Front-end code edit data
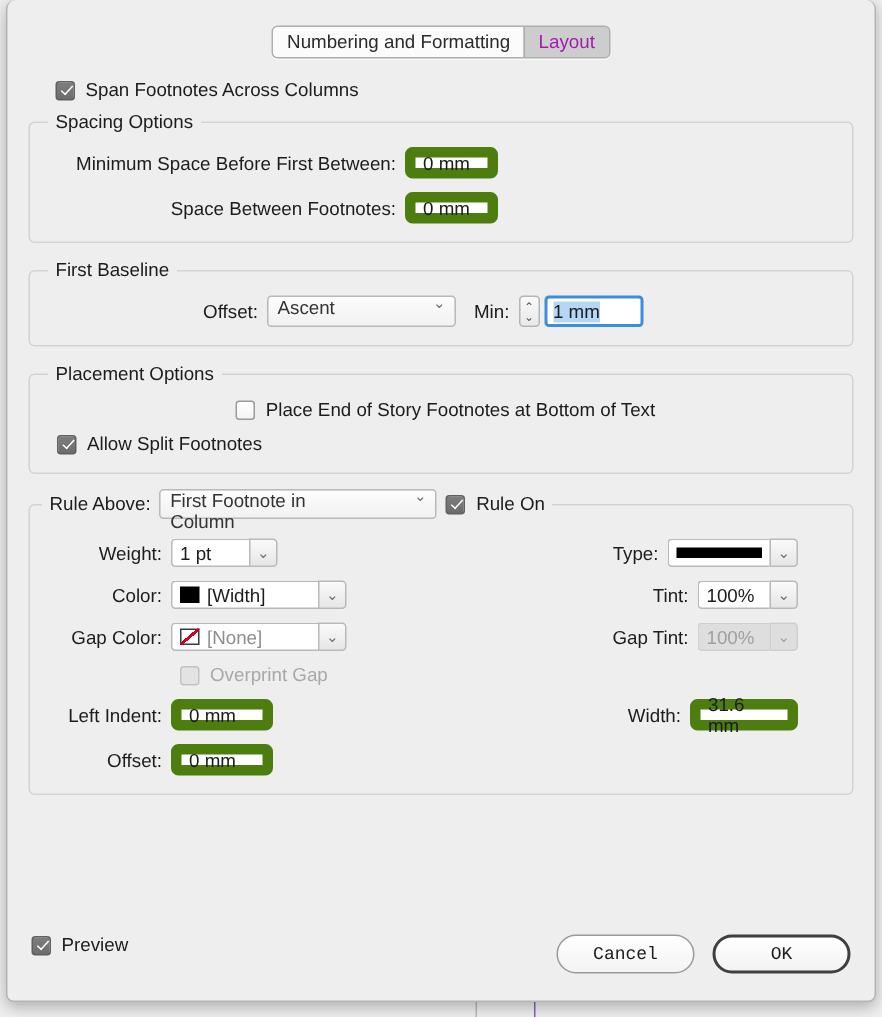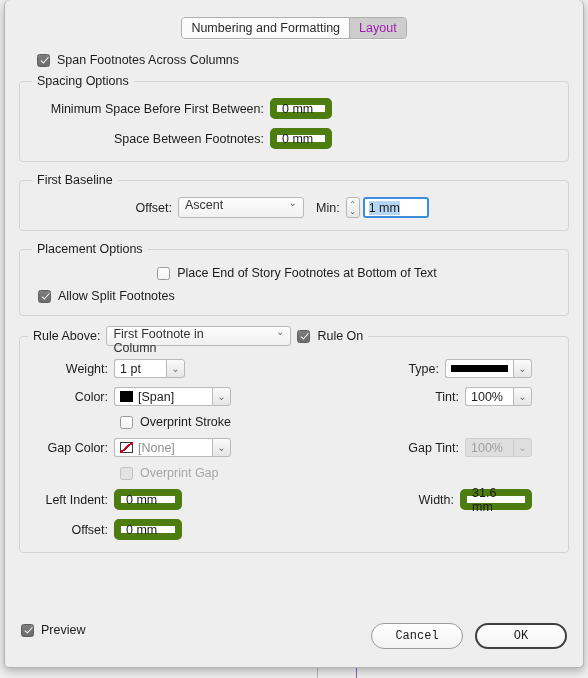--- a/index.html
+++ b/index.html
@@ -330,7 +330,7 @@
         <div class="combo" style="margin-left:6px;">
           <div class="entry" style="width:98px;">
             <span class="swatch-black"></span>
-            <span>[Span]</span>
+            <span>[Width]</span>
           </div>
           <div class="arrow">⌄</div>
         </div>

**YOUR INSTRUCTIONS:** Return every line of the records exactly as given, pictures excluded.

**WRITTEN ANSWER:**
--- a/index.html
+++ b/index.html
@@ -330,7 +330,7 @@
         <div class="combo" style="margin-left:6px;">
           <div class="entry" style="width:98px;">
             <span class="swatch-black"></span>
-            <span>[Span]</span>
+            <span>[Width]</span>
           </div>
           <div class="arrow">⌄</div>
         </div>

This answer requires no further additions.